The rear twenty is where every small business owner gets trapped.

The rear twenty are the black holes of your universe, sucking the air, light and energy out of everything around them, and returning nothing but cold darkness.

The rear demands attention, and the more they complain, the more attention they get until they eventually squeeze everyone else out of their world. The more you give, the more they want, and there never, ever, will be enough for this type of client.

Run up front and thank that group, your best, but under-appreciated clients, for not bitching, not complaining, and for supporting your business and you for so long, then run back to that mess in the back and encourage the rear group to try another company, explaining you just don’t have what it takes to ever make a client with their needs happy.

You, nor any small business owner, has the energy and resources needed year-after-year to save them all; so put everything you have into the ones who get you, want to be with you, and understand endless complaining does nothing but irritate your entire team, and as of today, you simply don’t have the time for their eternal nonsense.

When you dread going into your own business, because you fear dealing with “that client,” you already know the solution to the problem…. fire the client.

If you dread working with a client, and the thought of the next meeting with that person is already costing you sleep and creativity, fire that client.

If you have a client that is a pain in the ass to work with no matter how good the work you give him is, fire that client.

If you have a chronically late client, fire that client.

If you have a sexual harasser client, the groper, the creepy hugger, respect yourself and your staff and fire that client.

If you have repeated trouble collecting money from a client, fire that client.

If the client is disrespectful to your team, fire that client.

If the client can’t stop bad mouthing the other clients, then fire that client.
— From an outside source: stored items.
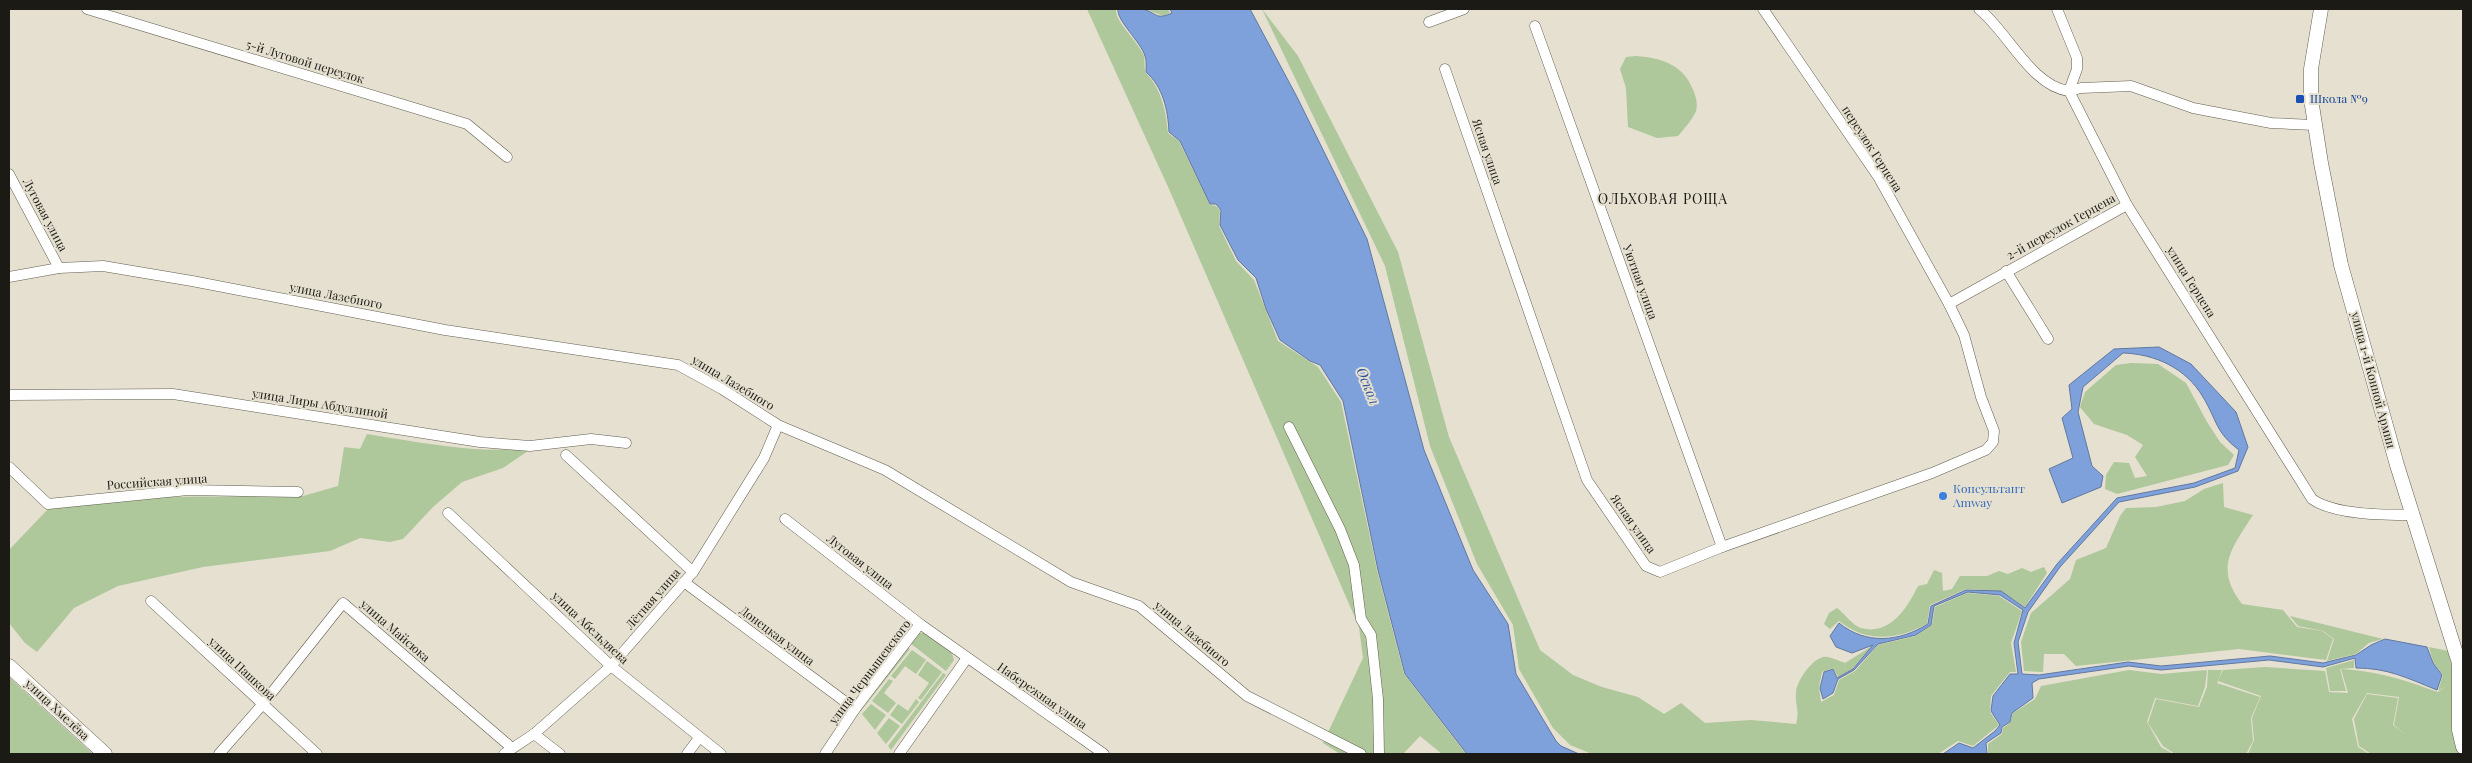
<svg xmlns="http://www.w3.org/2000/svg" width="2472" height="763" viewBox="0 0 2472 763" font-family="'Playfair Display',serif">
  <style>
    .green { fill: #aec79b }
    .water { fill: #7fa1db; stroke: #61789f }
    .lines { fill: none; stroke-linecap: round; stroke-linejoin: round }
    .minor-casing { stroke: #625d4f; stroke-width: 11 }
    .major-casing { stroke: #625d4f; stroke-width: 15 }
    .minor { stroke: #fff; stroke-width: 10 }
    .major { stroke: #fff; stroke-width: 14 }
    .transit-dot { fill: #1a4fb4; stroke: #e5e0d0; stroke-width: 2 }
    .shop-dot { fill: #3f7fe0; stroke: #e5e0d0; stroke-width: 2 }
    .labels { text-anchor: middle; stroke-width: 4; stroke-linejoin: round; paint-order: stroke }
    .street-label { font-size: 12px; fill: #1c1a14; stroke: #e5e0d0 }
    .transit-label { font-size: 12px; fill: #164399; stroke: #e5e0d0; text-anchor: start }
    .shop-label { font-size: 12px; fill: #366cbe; stroke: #e5e0d0; text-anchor: start }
    .neighbourhood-label { font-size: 14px; letter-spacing: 1px; fill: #1c1a14; stroke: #e5e0d0 }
    .water-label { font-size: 14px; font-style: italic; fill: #2b539a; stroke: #e5e0d0 }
  </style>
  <rect width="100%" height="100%" fill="#e5e0d0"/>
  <g class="green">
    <path d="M 1087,9 L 1116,9 C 1114,21 1139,42 1144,56 C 1145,61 1144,67 1145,72 C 1161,88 1166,110 1168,133 L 1179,141 L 1210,205 L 1216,206 L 1220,210 L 1219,226 L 1236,261 L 1254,280 L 1278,341 L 1318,367 L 1341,402 L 1377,570 L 1404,674 L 1466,754 L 1442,754 L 1420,736 L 1403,754 L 1340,754 L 1323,743 L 1363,658 L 1359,627 L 1169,189 Z"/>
    <path d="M 1146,9 L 1168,9 L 1170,13 L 1163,16 Z"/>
    <path d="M 1262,9 L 1298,56 L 1398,252 L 1449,437 L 1540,650 L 1573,675 L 1602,687 L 1638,697 L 1664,714 L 1681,703 L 1705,723 L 1751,720 L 1796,724 C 1800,709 1795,706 1796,693 C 1796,682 1811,660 1823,657 C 1829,656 1839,661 1845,663 L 1872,646 L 1852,669 L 1838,677 L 1833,668 L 1822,672 L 1819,687 L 1821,702 L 1834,695 L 1839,680 L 1855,671 L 1878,645 L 1916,636 L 1932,625 L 1935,607 L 1968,593 L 1999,596 L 2022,611 L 2011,643 L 2016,672 L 2010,672 L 1991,696 L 1990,712 L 1999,725 L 1973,746 L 1958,741 L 1938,754 L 1592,754 L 1570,745 L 1553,728 L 1519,669 L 1513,625 L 1477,564 L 1430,446 L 1385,266 Z"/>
    <path d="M 1636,56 C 1663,58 1684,65 1694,92 C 1696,98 1698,104 1696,111 C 1693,119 1684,129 1678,136 L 1657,138 L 1628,127 L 1626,88 L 1620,69 L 1626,57 Z"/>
    <path d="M 2131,363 L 2158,364 L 2186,383 L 2207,422 L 2220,442 L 2234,455 L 2228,465 L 2117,494 L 2105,489 L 2106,475 L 2114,462 L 2129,463 L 2135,478 L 2147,476 L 2135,457 L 2143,445 L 2127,435 L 2094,424 L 2080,407 L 2085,392 L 2116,365 Z"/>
    <path d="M 367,434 C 403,440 438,446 474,449 C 493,451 510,448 528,451 L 503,468 L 462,482 L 433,507 L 403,539 L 390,542 L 360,538 L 330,551 L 203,567 L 118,586 L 74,608 L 37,652 L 25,643 L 9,623 L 9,550 L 48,509 L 156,497 L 303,496 L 338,486 L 344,447 L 360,449 Z"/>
    <path d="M 2223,483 L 2224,507 L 2253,515 C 2232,548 2214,568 2242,604 L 2283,610 L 2297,627 L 2322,631 L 2333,639 L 2326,660 L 2239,649 L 2076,666 L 2064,654 L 2044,654 L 2043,672 L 2024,671 L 2021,642 L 2031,613 L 2070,579 L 2076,560 L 2106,548 L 2120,516 L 2126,508 L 2156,507 L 2185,501 L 2204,489 Z"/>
    <path d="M 2044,567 L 2047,573 L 2025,607 L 2001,591 L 1966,589 L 1930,605 L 1927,624 C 1897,640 1866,643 1839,621 L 1830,629 L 1824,624 L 1829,613 L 1837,608 C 1844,613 1853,626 1861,628 C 1890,636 1907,608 1918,586 L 1927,584 L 1934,570 L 1942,573 L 1943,591 L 1952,589 L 1960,576 L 1987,576 L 1999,571 L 2008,574 L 2022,568 L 2031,572 Z"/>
    <path d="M 2290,616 L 2383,639 L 2369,643 L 2356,654 L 2327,661 L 2334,639 L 2323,631 L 2298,626 Z"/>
    <path d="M 917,633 L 928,633 L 951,651 L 954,660 L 946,671 L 910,643 Z"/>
    <path d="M 905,645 L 910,649 L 860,712 L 857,708 Z"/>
    <path d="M 2429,647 L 2448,651 L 2454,675 L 2457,746 L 2459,754 L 2371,754 L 2359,746 L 2354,719 L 2367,694 L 2398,698 L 2393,725 L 2406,735 L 2394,725 L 2399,697 L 2367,693 L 2352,719 L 2358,747 L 2369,754 L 2248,754 L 2254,740 L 2252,718 L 2261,696 L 2218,681 L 2217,683 L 2260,697 L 2251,718 L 2253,741 L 2246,754 L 2175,754 L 2163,746 L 2148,723 L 2156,699 L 2199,707 L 2207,687 L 2208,670 L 2222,670 L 2218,680 L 2223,670 L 2265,667 L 2325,671 L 2329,692 L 2348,693 L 2341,669 C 2381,672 2401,679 2438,692 L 2445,687 L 2438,691 L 2443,675 L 2433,662 Z"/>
    <path d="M 912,650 L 926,660 L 916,674 L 905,666 L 895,679 L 891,676 Z"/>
    <path d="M 2354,660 L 2354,668 L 2340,669 L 2346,691 L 2330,691 L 2326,668 Z"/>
    <path d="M 927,661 L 942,672 L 921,700 L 918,698 L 929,683 L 918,675 Z"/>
    <path d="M 2129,670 L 2161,674 L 2207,670 L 2205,687 L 2198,706 L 2155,698 L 2147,722 L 2161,747 L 2173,754 L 1988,754 L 1988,744 L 2002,734 L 2003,728 L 2010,723 L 2013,713 L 2035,699 L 2041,686 Z"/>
    <path d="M 943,673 L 946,675 L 891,750 L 888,746 Z"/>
    <path d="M 9,677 L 93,754 L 9,754 Z"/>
    <path d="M 889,679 L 893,681 L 884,693 L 896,703 L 888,713 L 872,701 Z"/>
    <path d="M 916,699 L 919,702 L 902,724 L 890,715 L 898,704 L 908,711 Z"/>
    <path d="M 871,704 L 886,715 L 875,730 L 862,714 Z"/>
    <path d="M 889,718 L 900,726 L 886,744 L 877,733 Z"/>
  </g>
  <g class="water">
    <path d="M 1118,9 C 1125,9 1135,7 1142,9 C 1157,12 1155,21 1172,13 L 1170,9 L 1250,9 L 1297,97 L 1367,239 L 1424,450 L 1473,570 L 1508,624 L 1516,674 L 1556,741 L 1561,746 L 1579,754 L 1467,754 L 1405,674 L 1378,570 L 1343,401 L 1320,365 L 1310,361 L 1280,340 L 1266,309 L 1256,278 L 1238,260 L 1220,225 L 1221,210 L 1216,204 L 1210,204 L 1180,141 L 1169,132 C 1168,110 1163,87 1146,72 C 1146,67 1147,61 1145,56 C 1141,42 1116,20 1118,9 Z"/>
    <path d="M 2159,347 L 2191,364 L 2236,412 L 2248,447 L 2238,471 L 2195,487 L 2119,502 L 2060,567 L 2028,612 L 2018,642 L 2022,674 L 2039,675 L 2128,662 L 2161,666 L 2270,656 L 2323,663 L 2356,655 L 2371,645 L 2385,639 L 2427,647 L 2433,663 L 2442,675 L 2437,690 C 2407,678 2388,668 2356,668 L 2355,658 L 2323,667 L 2269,660 L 2161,670 L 2129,666 L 2039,679 L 2032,683 L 2033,698 L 2012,713 L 2010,722 L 2002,727 L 2001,733 L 1986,743 L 1987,754 L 1943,754 L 1959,743 L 1973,748 L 1995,731 L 2000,725 L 1991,711 L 1993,696 L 2010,674 L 2018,674 L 2014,643 L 2023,610 L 2000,595 L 1968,592 L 1934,606 L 1931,625 L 1916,635 L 1878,644 L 1854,670 L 1838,679 L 1833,693 L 1823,699 L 1820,688 L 1824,672 L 1833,669 L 1837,678 L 1853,669 L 1873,645 L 1852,653 L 1836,647 L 1830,636 L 1839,623 C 1866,645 1899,642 1928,624 L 1931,606 L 1966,590 L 2001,591 L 2025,608 L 2057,564 L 2117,498 L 2194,483 L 2235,468 L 2239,450 C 2215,432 2217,420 2203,397 C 2186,368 2155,354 2123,353 L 2083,387 L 2078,412 L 2092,466 L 2103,476 L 2101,487 L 2062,503 L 2049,469 L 2073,458 L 2062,418 L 2072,409 L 2069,385 L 2114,349 Z"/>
  </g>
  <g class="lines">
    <defs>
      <g id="minor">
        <path d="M 87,9 L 467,124 L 507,157"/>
        <path d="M 1979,9 C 2008,32 2031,86 2069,91 L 2127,205 L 2312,499 C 2334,515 2385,515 2413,515"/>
        <path d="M 2057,9 L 2077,58 L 2077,69 L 2069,91"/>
        <path d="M 1429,22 L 1464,9"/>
        <path d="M 1535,26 L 1722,547"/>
        <path d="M 1445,69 L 1587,480 L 1646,566 L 1660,572 L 1722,547 L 1932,473 L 1986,450 L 1993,442 L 1994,431 L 1981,397 L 1964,335 L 1949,304 L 1879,178 L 1763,9"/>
        <path d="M 2069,91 L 2081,88 L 2131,86 L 2193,108 L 2271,123 L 2314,125"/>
        <path d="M 9,174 L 59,268"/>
        <path d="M 2006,271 L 2048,339"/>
        <path d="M 9,277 L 59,268 L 103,266 L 192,281 L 445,330 L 678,365 L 722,389 L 778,425 L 885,470 L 1071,582 L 1139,606 L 1247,696 L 1361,754"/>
        <path d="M 1949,304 L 2127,205"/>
        <path d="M 9,395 L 173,394 L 480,442 L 530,446 L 591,439 L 626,443"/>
        <path d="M 1289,427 L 1340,529 L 1354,565 L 1361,619 L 1371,635 L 1378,699 L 1379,754"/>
        <path d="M 566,455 L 693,572"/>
        <path d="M 9,467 L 48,504 L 188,490 L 298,492"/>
        <path d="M 448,513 L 611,666 L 721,754"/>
        <path d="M 785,519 L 920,624"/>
        <path d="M 684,582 L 855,709"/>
        <path d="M 151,601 L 317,754"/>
        <path d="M 534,734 L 560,754"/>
        <path d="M 219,754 L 262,705 L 343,603 L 512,748"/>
        <path d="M 504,754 L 534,734 L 611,666 L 693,572 L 764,458 L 778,425"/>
        <path d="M 687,754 L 699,738"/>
        <path d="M 825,754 L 855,709 L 920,624 L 1104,754"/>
        <path d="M 899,754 L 967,658"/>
      </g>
      <g id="major">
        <path d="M 2321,9 L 2311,69 L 2311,99 L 2321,163 L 2341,265 L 2397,465 L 2459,663 L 2459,730 L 2463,747"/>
        <path d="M 9,666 L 105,754"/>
      </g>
    </defs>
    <use href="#minor" class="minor-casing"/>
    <use href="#major" class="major-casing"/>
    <use href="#minor" class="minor"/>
    <use href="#major" class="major"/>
  </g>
  <rect class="transit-dot" x="2295" y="94" width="10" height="10" rx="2.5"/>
  <circle class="shop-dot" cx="1943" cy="496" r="5"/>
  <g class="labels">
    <g class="street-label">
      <text transform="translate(305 62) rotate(17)" y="4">5-й Луговой переулок</text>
      <text transform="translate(1872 149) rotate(57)" y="4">переулок Герцена</text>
      <text transform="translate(1487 152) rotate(71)" y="4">Ясная улица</text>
      <text transform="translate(45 215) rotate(62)" y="4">Луговая улица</text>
      <text transform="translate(2061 227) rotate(-29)" y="4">2-й переулок Герцена</text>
      <text transform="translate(1640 282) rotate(70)" y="4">Уютная улица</text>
      <text transform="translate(2191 282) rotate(58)" y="4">улица Герцена</text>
      <text transform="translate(336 296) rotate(11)" y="4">улица Лазебного</text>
      <text transform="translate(2373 380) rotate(75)" y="4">улица 1-й Конной Армии</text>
      <text transform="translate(733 383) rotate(31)" y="4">улица Лазебного</text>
      <text transform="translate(320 404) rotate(9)" y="4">улица Лиры Абдуллиной</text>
      <text transform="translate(157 482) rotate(-4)" y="4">Российская улица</text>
      <text transform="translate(1633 524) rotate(55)" y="4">Ясная улица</text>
      <text transform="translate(860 562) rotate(38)" y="4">Луговая улица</text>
      <text transform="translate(653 599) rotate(-49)" y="4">Лётная улица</text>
      <text transform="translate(590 628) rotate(43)" y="4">улица Абельдяева</text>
      <text transform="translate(395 631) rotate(41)" y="4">улица Майсюка</text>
      <text transform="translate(1192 634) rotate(40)" y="4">улица Лазебного</text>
      <text transform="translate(777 636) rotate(37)" y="4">Донецкая улица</text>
      <text transform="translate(242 669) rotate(43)" y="4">улица Пашкова</text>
      <text transform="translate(870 672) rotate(-53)" y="4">улица Чернышевского</text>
      <text transform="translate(1042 696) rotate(35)" y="4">Набережная улица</text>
      <text transform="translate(57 710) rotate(43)" y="4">улица Хмелёва</text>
    </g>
    <g class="transit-label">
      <text x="2310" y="103">Школа №9</text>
    </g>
    <g class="shop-label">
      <text x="1953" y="493">Консультант<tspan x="1953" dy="14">Amway</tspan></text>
    </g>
    <g class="neighbourhood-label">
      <text x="1663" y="204">ОЛЬХОВАЯ РОЩА</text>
    </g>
    <g class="water-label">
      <text transform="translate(1368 386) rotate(68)" y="5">Оскол</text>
    </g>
  </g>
  <rect width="2472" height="763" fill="none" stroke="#1c1a14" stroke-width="20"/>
</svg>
Your personal integrity, and the integrity of your business, is worth more than any pain-in-the-ass, always late, always wanting special treatment, bad mouthing client ever will be

Losing a paying client is painful, but what does it really cost you to keep this client over time? How much money is lost in your business because a few negative clients drain the resources you should be putting into your best clients?

Firing toxic clients is good business, a lesson often learned late by small business owners who fight so hard to get the clients they need to survive; but you will learn that business often gets immediately better when the worst of your clients are sent home.